- [Activity]
Of the records that follow, copy only the lines from the line containing "968,767 L 973,828" to the line containing "366,812 L 459,816", both included, exactly as written.

******

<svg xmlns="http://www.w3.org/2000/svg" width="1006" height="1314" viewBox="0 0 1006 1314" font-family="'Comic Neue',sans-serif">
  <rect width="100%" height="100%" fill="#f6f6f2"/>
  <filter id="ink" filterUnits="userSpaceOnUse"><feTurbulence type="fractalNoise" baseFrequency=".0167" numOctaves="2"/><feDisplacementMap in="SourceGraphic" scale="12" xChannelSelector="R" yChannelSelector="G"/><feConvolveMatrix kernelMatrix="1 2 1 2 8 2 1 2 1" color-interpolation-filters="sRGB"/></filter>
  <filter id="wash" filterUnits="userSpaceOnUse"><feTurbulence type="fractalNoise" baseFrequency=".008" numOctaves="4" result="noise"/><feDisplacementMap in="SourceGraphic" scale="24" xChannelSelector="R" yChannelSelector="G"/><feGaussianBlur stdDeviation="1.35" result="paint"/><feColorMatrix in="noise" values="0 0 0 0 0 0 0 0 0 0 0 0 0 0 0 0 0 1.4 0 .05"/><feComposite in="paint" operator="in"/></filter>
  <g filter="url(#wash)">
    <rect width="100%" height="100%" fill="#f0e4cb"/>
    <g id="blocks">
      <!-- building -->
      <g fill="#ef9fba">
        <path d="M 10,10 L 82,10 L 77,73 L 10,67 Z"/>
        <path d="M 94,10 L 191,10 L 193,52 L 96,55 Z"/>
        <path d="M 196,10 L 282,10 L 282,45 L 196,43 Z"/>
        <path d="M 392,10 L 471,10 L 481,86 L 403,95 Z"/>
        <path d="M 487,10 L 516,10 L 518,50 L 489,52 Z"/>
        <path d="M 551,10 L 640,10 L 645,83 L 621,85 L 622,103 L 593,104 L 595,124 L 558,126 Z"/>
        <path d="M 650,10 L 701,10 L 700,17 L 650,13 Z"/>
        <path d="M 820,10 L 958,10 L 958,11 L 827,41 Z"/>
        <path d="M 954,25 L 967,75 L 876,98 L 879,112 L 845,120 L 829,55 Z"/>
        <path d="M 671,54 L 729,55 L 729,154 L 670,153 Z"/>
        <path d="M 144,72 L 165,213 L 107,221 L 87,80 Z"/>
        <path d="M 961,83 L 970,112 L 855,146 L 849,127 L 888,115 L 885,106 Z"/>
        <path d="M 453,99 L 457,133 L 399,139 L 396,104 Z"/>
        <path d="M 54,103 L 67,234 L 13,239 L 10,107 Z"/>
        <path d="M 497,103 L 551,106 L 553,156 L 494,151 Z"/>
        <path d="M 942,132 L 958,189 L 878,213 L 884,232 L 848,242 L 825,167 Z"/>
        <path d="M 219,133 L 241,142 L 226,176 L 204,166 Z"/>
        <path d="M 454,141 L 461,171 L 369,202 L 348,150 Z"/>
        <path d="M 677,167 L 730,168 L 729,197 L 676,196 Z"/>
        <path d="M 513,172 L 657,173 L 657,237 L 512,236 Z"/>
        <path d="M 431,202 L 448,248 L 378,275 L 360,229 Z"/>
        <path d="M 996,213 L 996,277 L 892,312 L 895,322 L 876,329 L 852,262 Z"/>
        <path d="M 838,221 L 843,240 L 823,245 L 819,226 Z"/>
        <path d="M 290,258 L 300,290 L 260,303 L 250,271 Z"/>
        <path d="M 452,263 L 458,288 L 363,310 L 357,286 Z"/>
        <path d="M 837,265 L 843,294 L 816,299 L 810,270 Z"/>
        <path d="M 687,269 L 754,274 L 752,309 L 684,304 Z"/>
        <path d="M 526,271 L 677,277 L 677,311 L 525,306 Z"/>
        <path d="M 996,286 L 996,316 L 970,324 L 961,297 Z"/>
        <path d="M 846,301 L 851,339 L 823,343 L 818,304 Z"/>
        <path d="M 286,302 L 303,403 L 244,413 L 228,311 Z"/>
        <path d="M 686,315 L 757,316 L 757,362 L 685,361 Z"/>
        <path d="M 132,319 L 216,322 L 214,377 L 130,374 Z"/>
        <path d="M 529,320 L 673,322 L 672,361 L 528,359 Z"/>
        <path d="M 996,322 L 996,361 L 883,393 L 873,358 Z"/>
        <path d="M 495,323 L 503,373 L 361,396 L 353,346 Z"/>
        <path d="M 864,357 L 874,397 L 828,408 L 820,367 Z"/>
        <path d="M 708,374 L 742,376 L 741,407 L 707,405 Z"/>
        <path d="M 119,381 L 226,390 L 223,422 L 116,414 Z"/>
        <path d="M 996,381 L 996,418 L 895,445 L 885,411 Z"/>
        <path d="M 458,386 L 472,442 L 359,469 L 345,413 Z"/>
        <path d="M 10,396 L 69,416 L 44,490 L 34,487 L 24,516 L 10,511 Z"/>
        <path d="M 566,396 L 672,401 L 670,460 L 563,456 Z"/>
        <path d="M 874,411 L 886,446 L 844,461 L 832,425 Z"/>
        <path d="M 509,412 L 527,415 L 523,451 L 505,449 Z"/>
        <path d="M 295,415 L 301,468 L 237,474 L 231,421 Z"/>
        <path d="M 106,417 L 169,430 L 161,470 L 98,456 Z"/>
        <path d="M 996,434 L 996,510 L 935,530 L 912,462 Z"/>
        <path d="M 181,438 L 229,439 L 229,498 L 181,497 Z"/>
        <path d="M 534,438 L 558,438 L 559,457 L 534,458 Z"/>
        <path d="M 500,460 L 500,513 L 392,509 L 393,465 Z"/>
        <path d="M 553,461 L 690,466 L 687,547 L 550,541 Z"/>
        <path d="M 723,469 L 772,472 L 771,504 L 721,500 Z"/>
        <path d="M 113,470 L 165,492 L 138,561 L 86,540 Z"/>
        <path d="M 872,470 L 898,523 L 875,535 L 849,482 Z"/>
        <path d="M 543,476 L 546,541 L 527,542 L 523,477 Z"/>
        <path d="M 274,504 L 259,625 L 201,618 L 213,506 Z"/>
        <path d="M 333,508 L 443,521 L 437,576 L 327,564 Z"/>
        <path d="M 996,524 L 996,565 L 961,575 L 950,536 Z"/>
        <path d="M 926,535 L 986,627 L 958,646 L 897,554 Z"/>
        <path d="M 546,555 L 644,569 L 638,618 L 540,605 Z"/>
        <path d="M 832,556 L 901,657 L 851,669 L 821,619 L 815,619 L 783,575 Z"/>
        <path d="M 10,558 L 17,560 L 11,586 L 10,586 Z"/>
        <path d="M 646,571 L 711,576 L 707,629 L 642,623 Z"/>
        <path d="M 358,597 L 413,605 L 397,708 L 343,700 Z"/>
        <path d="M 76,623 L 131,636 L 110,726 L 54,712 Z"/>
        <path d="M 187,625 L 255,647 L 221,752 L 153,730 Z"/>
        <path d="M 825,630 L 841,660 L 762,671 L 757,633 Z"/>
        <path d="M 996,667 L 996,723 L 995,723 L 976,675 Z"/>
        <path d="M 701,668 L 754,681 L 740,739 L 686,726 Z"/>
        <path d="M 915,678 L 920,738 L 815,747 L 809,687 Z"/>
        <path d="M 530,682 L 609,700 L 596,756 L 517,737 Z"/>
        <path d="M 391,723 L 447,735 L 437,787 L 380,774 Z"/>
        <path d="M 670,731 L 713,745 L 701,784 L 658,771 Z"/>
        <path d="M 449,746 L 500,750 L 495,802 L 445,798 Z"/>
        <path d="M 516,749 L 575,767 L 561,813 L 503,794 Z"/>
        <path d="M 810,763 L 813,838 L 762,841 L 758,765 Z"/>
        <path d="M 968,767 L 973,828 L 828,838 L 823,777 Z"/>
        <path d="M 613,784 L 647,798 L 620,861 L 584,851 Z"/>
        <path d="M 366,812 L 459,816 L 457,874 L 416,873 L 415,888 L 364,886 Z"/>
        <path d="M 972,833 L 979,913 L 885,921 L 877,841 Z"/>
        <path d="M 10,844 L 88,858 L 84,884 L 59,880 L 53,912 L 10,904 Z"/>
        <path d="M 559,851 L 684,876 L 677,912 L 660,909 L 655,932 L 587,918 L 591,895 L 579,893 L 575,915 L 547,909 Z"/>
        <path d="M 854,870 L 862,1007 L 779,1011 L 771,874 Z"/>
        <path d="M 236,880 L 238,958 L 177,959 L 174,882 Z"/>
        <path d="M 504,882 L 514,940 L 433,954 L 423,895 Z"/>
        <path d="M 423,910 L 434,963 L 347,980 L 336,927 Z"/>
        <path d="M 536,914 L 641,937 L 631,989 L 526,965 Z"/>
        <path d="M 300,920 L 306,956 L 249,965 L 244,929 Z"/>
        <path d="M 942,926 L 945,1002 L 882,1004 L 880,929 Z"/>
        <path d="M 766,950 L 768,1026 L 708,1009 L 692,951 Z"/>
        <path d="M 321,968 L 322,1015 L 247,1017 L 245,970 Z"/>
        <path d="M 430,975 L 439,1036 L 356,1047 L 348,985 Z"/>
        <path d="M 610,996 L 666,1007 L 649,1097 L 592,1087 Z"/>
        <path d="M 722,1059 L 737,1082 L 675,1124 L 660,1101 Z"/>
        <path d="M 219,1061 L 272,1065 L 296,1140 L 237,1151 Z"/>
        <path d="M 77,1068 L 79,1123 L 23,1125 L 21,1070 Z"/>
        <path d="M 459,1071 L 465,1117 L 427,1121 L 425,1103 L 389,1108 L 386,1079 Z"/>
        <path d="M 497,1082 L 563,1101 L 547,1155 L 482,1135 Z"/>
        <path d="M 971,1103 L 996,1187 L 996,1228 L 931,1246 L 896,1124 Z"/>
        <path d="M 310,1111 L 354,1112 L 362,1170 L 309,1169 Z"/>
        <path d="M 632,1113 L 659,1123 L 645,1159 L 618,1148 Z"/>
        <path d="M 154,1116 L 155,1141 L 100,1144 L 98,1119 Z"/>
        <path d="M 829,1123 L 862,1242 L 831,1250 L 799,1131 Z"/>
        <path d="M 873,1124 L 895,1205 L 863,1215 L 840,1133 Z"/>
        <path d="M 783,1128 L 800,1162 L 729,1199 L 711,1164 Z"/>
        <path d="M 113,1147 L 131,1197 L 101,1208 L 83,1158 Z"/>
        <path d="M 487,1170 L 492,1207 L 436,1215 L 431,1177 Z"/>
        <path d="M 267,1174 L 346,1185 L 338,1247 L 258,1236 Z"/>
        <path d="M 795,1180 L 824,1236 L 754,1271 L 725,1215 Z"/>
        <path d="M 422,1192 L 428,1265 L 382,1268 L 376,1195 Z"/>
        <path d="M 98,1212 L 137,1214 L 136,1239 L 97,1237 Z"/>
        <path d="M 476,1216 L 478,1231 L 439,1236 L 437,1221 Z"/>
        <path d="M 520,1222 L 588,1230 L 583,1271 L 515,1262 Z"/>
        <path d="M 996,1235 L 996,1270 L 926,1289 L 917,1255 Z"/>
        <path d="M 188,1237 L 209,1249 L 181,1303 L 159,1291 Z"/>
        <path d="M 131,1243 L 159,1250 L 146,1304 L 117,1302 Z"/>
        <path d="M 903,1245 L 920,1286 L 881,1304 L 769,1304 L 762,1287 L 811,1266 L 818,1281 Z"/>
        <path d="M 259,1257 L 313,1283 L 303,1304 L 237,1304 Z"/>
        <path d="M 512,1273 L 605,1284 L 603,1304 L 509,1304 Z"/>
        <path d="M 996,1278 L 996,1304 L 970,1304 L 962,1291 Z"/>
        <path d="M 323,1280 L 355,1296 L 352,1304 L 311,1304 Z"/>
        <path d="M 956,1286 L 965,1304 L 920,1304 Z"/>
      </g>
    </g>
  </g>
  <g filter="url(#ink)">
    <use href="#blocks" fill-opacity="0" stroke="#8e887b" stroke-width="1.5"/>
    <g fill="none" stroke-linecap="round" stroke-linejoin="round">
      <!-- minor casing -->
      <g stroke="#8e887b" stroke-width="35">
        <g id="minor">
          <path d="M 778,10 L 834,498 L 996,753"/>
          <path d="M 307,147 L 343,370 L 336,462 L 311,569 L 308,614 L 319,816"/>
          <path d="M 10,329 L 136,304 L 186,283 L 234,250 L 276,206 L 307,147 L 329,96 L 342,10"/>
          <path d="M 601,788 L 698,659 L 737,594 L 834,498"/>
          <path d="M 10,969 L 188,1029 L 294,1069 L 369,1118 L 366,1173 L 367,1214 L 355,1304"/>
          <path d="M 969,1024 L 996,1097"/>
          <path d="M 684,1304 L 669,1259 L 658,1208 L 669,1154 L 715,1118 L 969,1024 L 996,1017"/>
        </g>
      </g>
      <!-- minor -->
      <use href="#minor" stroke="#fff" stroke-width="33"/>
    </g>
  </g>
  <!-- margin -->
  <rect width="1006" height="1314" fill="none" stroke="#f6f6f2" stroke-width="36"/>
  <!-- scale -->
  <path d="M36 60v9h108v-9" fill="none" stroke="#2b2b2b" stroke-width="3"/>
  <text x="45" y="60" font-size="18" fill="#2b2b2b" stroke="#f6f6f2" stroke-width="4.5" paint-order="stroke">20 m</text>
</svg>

******

- [Response]
        <path d="M 968,767 L 973,828 L 828,838 L 823,777 Z"/>
        <path d="M 613,784 L 647,798 L 620,861 L 584,851 Z"/>
        <path d="M 366,812 L 459,816 L 457,874 L 416,873 L 415,888 L 364,886 Z"/>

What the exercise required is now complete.